■ **Brief**
Filter the entries, keeping every line with the string "mandats".

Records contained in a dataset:
------------------------------

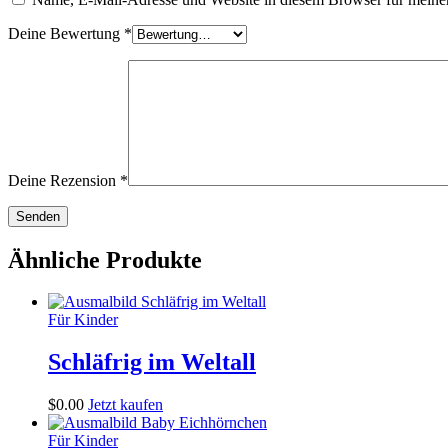
Deine Bewertung
*
Deine Rezension
*
Ähnliche Produkte
Für Kinder
Schläfrig im Weltall
$
0
.
00
Jetzt kaufen
Für Kinder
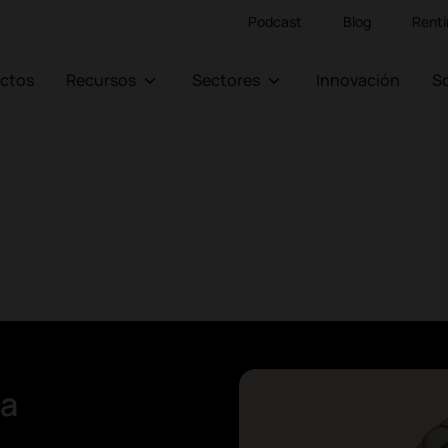
Podcast
Blog
Renti
ectos
Recursos
Sectores
Innovación
la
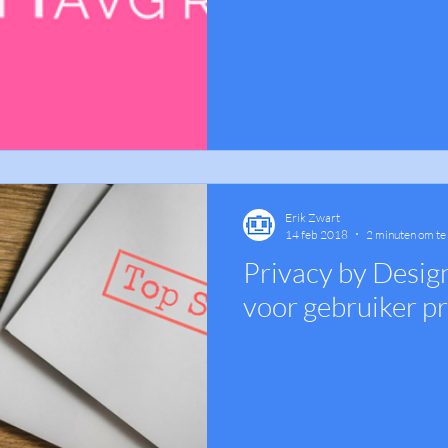
Erik Zwart
14 feb 2018
2 minuten om te
Privacy by Design
voor gebruiker p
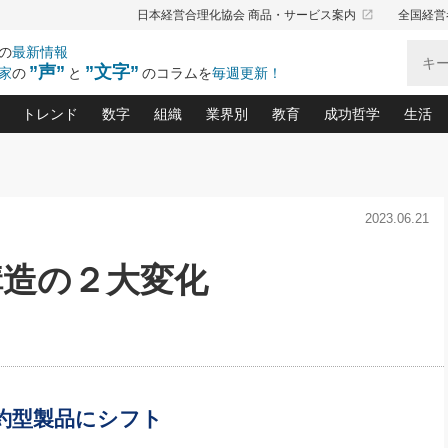
launch
日本経営合理化協会 商品・サービス案内
全国経営
の
最新情報
”声”
”文字”
家
の
と
のコラムを
毎週更新！
トレンド
数字
組織
業界別
教育
成功哲学
生活
る仕組みづくり講座(12)
産を守る一手(171)
ーワンで勝ち残る企業風土づくり(54)
《ニューヨーク発》ビジネスリーダーの先読み: 最新トレンド
オーナー社長の「お金の悩み相談室」(14)
「賃金の誤解」(135)
なぜ、トヨタ式で会社が伸びるのか？(
“出来る”管理職の条件(62)
中国哲学に学ぶ 不
おの
と戦略拠点(9)
(50)
2023.06.21
ーバル経営者は知ってい
(39)
スリーダー×次の一手「牟田太陽の社長業ネクスト」
おカネが残る決算書にするために、やっておきたいこと(
中小企業の新たな法律リスク(178)
売れる住宅を創る 100の視点(100)
あなただからお願いしたいと
令和時代の「社長の
”(9)
「社長の繁盛トレンド通信」(90)
デジ
向(204)
会社を守り抜くための緊急対策(100)
職場の生産性を下げるハラスメントの予防策(1
大久保一彦の“流行る”お店の仕組みづく
クレーム対応 実践マニュアル
先人の名句名言の教
構造の２大変化
トル・F・グジバチの『経営戦略の新常識』(12)
北村森の「今月のヒット商品」(109)
リーダ
2026.08.5
2026.08.5
2
る経営」の極意
、決めておきたい、知っておきたい、やってお
強い決算書の会社はココが違う！(36)
賃金決定の定石(68)
柿内幸夫─社長のための現場改善(174
クレーム対応の新知識と新常
渡部昇一の「日本の
紀
第86回 「言葉狩り」
社長は「能力」の前に「資質」
ジオジャパンの成功要因と
る者かくあるべし(635)
次の売れ筋をつかむ術(102)
ワイ
が大事／社長業ネクスト #445
損益分岐点を下げる、Ｐ／Ｌ不況時代の新戦略(12)
顧客・社員・社会から支持される「ウェルビ
デキル社員に育てる！ 社員
経営に活かす“十八史
の資産管理講座(95)
会議での「社長の３分間スピーチ」ネタ帳(159)
社長のメシの種 4.0(206)
門」(23)
必読
新・会計経営と実学(37)
東川鷹年の「中小企業の人育
略(77)
52)
「経営知になる考え方」(57)
眼と耳
決算書の“見える化”術(12)
業績アップにつながる！ワン
ブランド戦略(39)
なたにお願いしたいと思われる「一流の仕事術」(28)
社長の
約型製品にシフト
賢い社長の「経理財務の見どころ・勘どころ・ツッコ
欧米資産家に学ぶ二世教育(1
ぐせ経営哲学(100)
ろ」(149)
米国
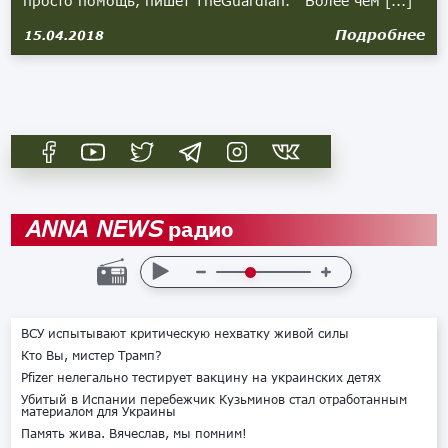
просто помощь, пишет TheGuardian. Более чем [...]
Подробнее
15.04.2018
радио
ANNA NEWS
ВСУ испытывают критическую нехватку живой силы
Кто Вы, мистер Трамп?
Pfizer нелегально тестирует вакцину на украинских детях
Убитый в Испании перебежчик Кузьминов стал отработанным
материалом для Украины
Память жива. Вячеслав, мы помним!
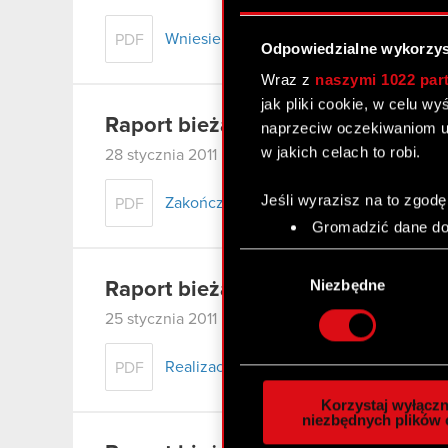
Wniesienie wkładów na pokrycie akcji ser
PDF
Odpowiedzialne wykorzys
Wraz z
naszymi 1022 par
jak pliki cookie, w celu w
Raport bieżący nr 8/2011
naprzeciw oczekiwaniom u
w jakich celach to robi.
28 stycznia 2011
Jeśli wyrazisz na to zgodę
Zakończenie oferty akcji serii I
PDF
Gromadzić dane dot
Identyfikować Twoje
Wybór
czyli wirtualny odcisk 
zgody
Niezbędne
Raport bieżący nr 7/2011
Dowiedz się więcej odnośn
25 stycznia 2011
szczegółów
. W Deklaracj
Realizacja praw z warrantów subskrypcyjny
PDF
Wykorzystujemy pliki cook
analizować ruch w naszej w
Korzystaj wyłączn
społecznościowym, reklam
niezbędnych plików 
otrzymanymi od Ciebie lub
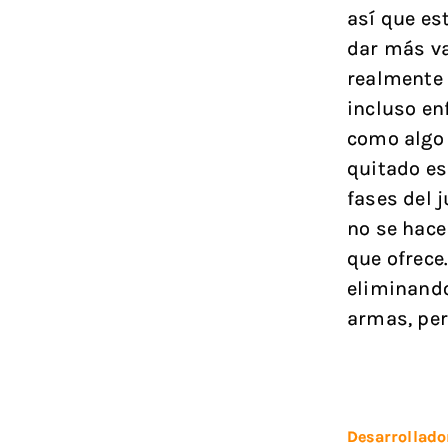
así que es
dar más va
realmente 
incluso en
como algo
quitado es
fases del 
no se hace
que ofrece.
eliminando
armas, per
Desarrollado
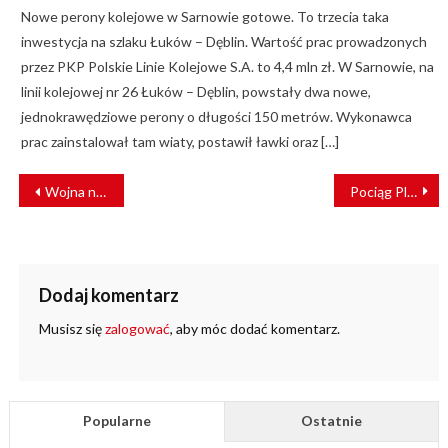
Nowe perony kolejowe w Sarnowie gotowe. To trzecia taka
inwestycja na szlaku Łuków – Dęblin. Wartość prac prowadzonych
przez PKP Polskie Linie Kolejowe S.A. to 4,4 mln zł. W Sarnowie, na
linii kolejowej nr 26 Łuków – Dęblin, powstały dwa nowe,
jednokrawędziowe perony o długości 150 metrów. Wykonawca
prac zainstalował tam wiaty, postawił ławki oraz […]
NAWIGACJA
Wojna nas nie zatrzymała [WYWIAD]
Pociąg Plus wyjechał na tor doświadczalny IK w Żmigrodzie [ZDJĘCIA]
WPISU
Dodaj komentarz
Musisz się
zalogować
, aby móc dodać komentarz.
Popularne
Ostatnie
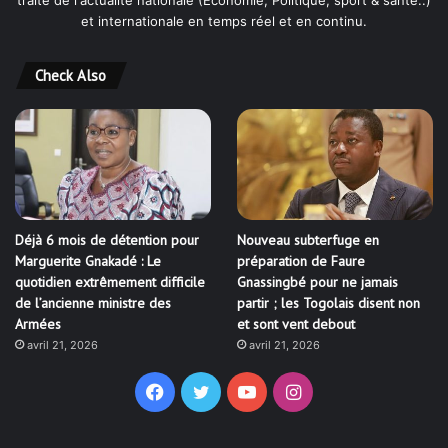
traite de l'actualité nationale (Économie, Politique, sport & santé..)
et internationale en temps réel et en continu.
Check Also
Déjà 6 mois de détention pour
Nouveau subterfuge en
Marguerite Gnakadé : Le
préparation de Faure
quotidien extrêmement difficile
Gnassingbé pour ne jamais
de l’ancienne ministre des
partir ; les Togolais disent non
Armées
et sont vent debout
avril 21, 2026
avril 21, 2026
Facebook
Twitter
YouTube
Instagram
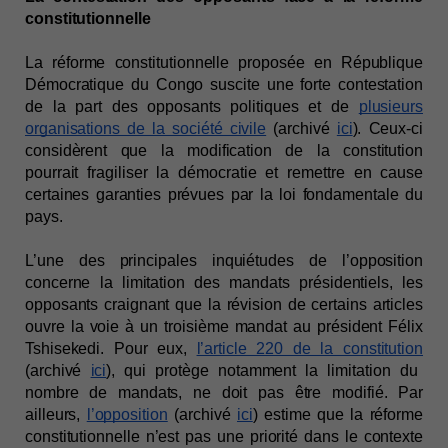
constitutionnelle
La réforme constitutionnelle proposée en République
Démocratique du Congo suscite une forte contestation
de la part des opposants politiques et de
plusieurs
organisations de la société civile
(archivé
ici
). Ceux-ci
considèrent que la modification de la constitution
pourrait fragiliser la démocratie et remettre en cause
certaines garanties prévues par la loi fondamentale du
pays.
L’une des principales inquiétudes de l’opposition
concerne la limitation des mandats présidentiels, les
opposants craignant que la révision de certains articles
ouvre la voie à un troisième mandat au président Félix
Tshisekedi. Pour eux,
l’article 220 de la constitution
(archivé
ici
), qui protège notamment la limitation du
nombre de mandats, ne doit pas être modifié. Par
ailleurs,
l’opposition
(archivé
ici
) estime que la réforme
constitutionnelle n’est pas une priorité dans le contexte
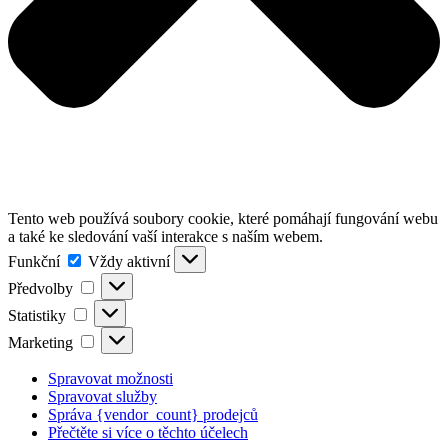
Tento web používá soubory cookie, které pomáhají fungování webu
a také ke sledování vaší interakce s naším webem.
Funkční
Funkční
Vždy aktivní
Předvolby
Předvolby
Statistiky
Statistiky
Marketing
Marketing
Spravovat možnosti
Spravovat služby
Správa {vendor_count} prodejců
Přečtěte si více o těchto účelech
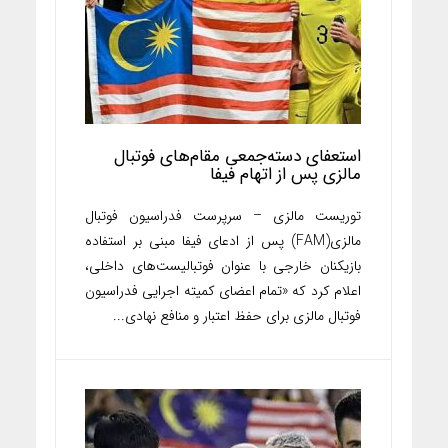
استعفای دسته‌جمعی مقام‌های فوتبال
مالزی پس از اتهام فیفا
توریست مالزی – سرپرست فدراسیون فوتبال
مالزی(FAM) پس از ادعای‌ فیفا مبنی بر استفاده
بازیکنان خارجی با عنوان فوتبالیست‌های داخلی،
اعلام کرد که «تمام اعضای کمیته اجرایی فدراسیون
فوتبال مالزی برای حفظ اعتبار و منافع نهادی...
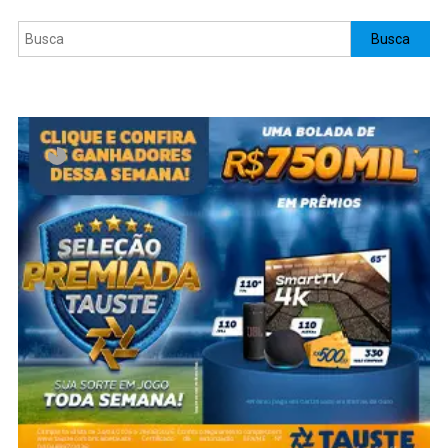
Pesquisar
Busca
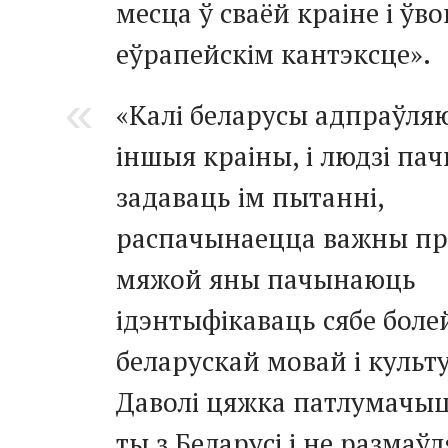
месца ў сваёй краіне і ўво
еўрапейскім кантэксце».
«Калі беларусы адпраўля
іншыя краіны, і людзі п
задаваць ім пытанні,
распачынаецца важны пра
мяжой яны пачынаюць
ідэнтыфікаваць сябе боле
беларускай мовай і культ
Даволі цяжка патлумачыц
ты з Беларусі і не размаў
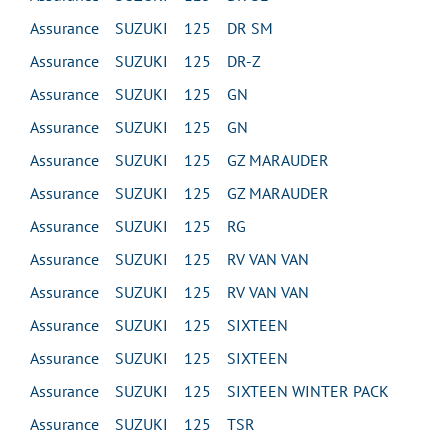
Assurance SUZUKI 125 DR SM
Assurance SUZUKI 125 DR-Z
Assurance SUZUKI 125 GN
Assurance SUZUKI 125 GN
Assurance SUZUKI 125 GZ MARAUDER
Assurance SUZUKI 125 GZ MARAUDER
Assurance SUZUKI 125 RG
Assurance SUZUKI 125 RV VAN VAN
Assurance SUZUKI 125 RV VAN VAN
Assurance SUZUKI 125 SIXTEEN
Assurance SUZUKI 125 SIXTEEN
Assurance SUZUKI 125 SIXTEEN WINTER PACK
Assurance SUZUKI 125 TSR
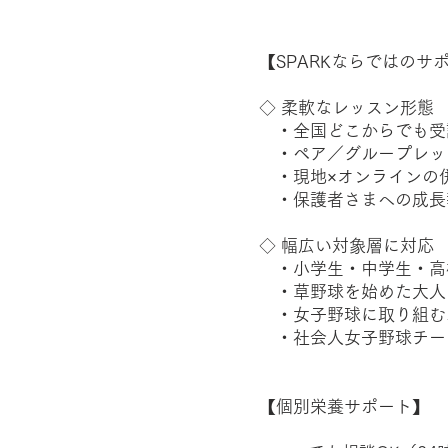
【SPARKならではのサ
◇ 柔軟なレッスン形態
・全国どこからでも受
・ペア／グループレッ
・現地×オンラインの
・保護者さまへの成長
◇ 幅広い対象層に対応
・小学生・中学生・高
・草野球を始めた大人
・女子野球に取り組む
・社会人女子野球チー
【個別栄養サポート】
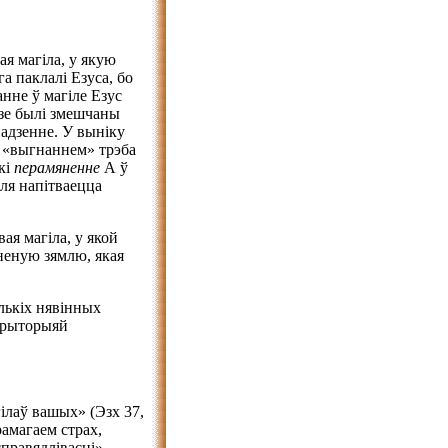
ая магіла, у якую
а паклалі Езуса, бо
анне ў магіле Езус
дзе былі змешчаны
падзенне. У выніку
м «выгнаннем» трэба
кі
перамяненне
А ў
мля напітваецца
ая магіла, у якой
ененую зямлю, якая
лькіх нявінных
рыторыяй
ілаў вашых» (Эзх 37,
рамагаем страх,
правядлівасці»,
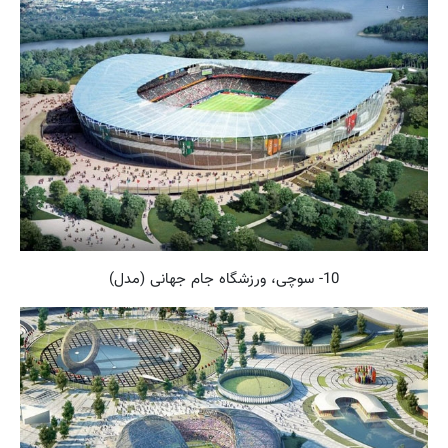
10- سوچی، ورزشگاه جام جهانی (مدل)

------------------------------

■ **Result of this task**
concerne la limitation des mandats présidentiels, les
nombre de mandats, ne doit pas être modifié. Par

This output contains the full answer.